Un autre acteur se signale cependant. Sama Nickel est la société à laquelle l’État a récemment octroyé un permis d’exploration. Elle est depuis lors en phase de recherche dans la localité de Sipoulou, vers la frontière de la Guinée. Et, aux dernières nouvelles, la société est dans une phase de recherche très avancée qui augure des résultats probants pour arriver à l’installation de la deuxième société d’exploitation de nickel en Côte d’Ivoire. Les mois à venir nous situeront.
La bauxite arrive…
L’État ivoirien veut aller à fond dans sa volonté d’exploiter le sous-sol. Et cela transparaît clairement… En témoigne la signature de la convention intervenue le 3 octobre dernier entre le ministre de l’Industrie de des Mines, Jean-Claude Brou, et Michel Bictogo, le PCA de la société Lagune Exploitation Afrique (LEA). Cet accord donne ainsi le vert à cette société pour exploiter les gisements de bauxite sur des sites de Bénéné-1 et 2, Elinzoué, Agbossou, N’Guinou et Afféré-1 et 2, dans le département de Bongouanou, dans la région du Morounou, au centre-est du pays. «C’est une grande première dans notre pays. Et la société va employer environ 240 personnes, essentiellement des Ivoiriens de façon permanente avec beaucoup d’emplois indirects», explique le ministre ivoirien en charge des mines.
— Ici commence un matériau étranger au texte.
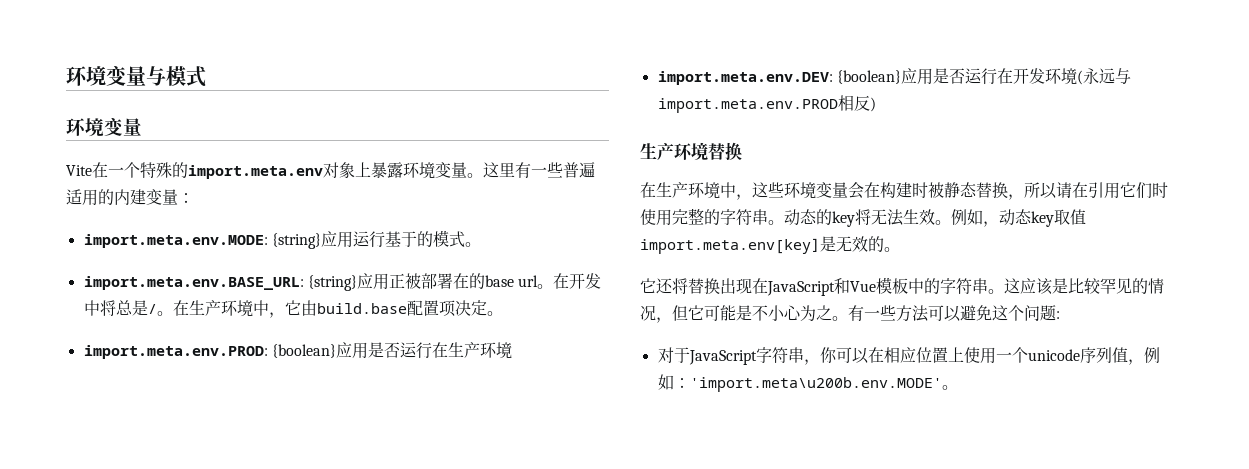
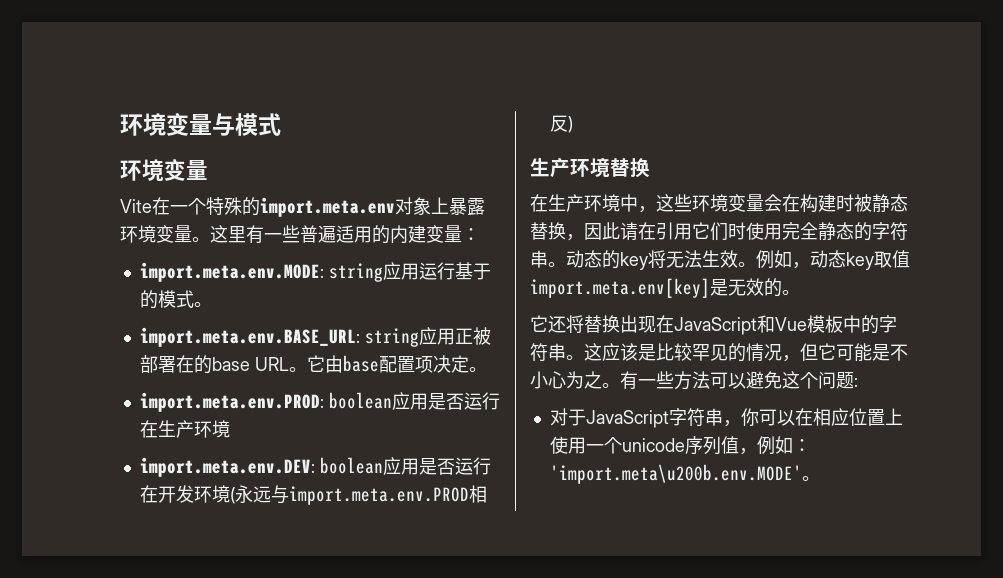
[271,233,321,249] {string} -> [328,263,383,282] string
[307,275,357,291] {string} -> [364,328,419,347] string
[518,273,602,289] [83,300,407,318] url。在开发中将总是/。在生产环境中，它由build.base -> [254,355,379,373] URL。它由base
[271,344,336,358] {boolean} -> [328,392,392,409] boolean
[836,70,901,84] {boolean} -> [319,457,383,474] boolean
[1024,182,1057,199] 所以 -> [584,222,620,240] 因此
[688,208,704,225] 整 -> [800,222,854,240] 全静态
On parle même de plus de 1.000 emplois indirects. Les ressources de bauxite sont estimées à plus de 18 millions de tonnes, avec une teneur de 46% d’alumine sur le plateau de Bénéné, qui pourrait être portées à environ 20 millions de tonnes. Le projet a un taux de rendement interne (TRI) de 37,40%. Et cette dernière trouvaille minière va être financée à hauteur de 26 milliards FCFA sur une durée d’exploitation de vingt ans. Elle se fera en trois phases, dont la production de bauxite calcinée, et tout le minerai va une fois de plus être exporté. «Le signe de satisfaction dans la signature de cette convention est qu’il s’agit d’une entreprise ivoirienne, parce que le président de la République ne cesse de demander aux Ivoiriens de s’intéresser à son industrie minière», nous dit pour conclure le ministre Jean-Claude Brou.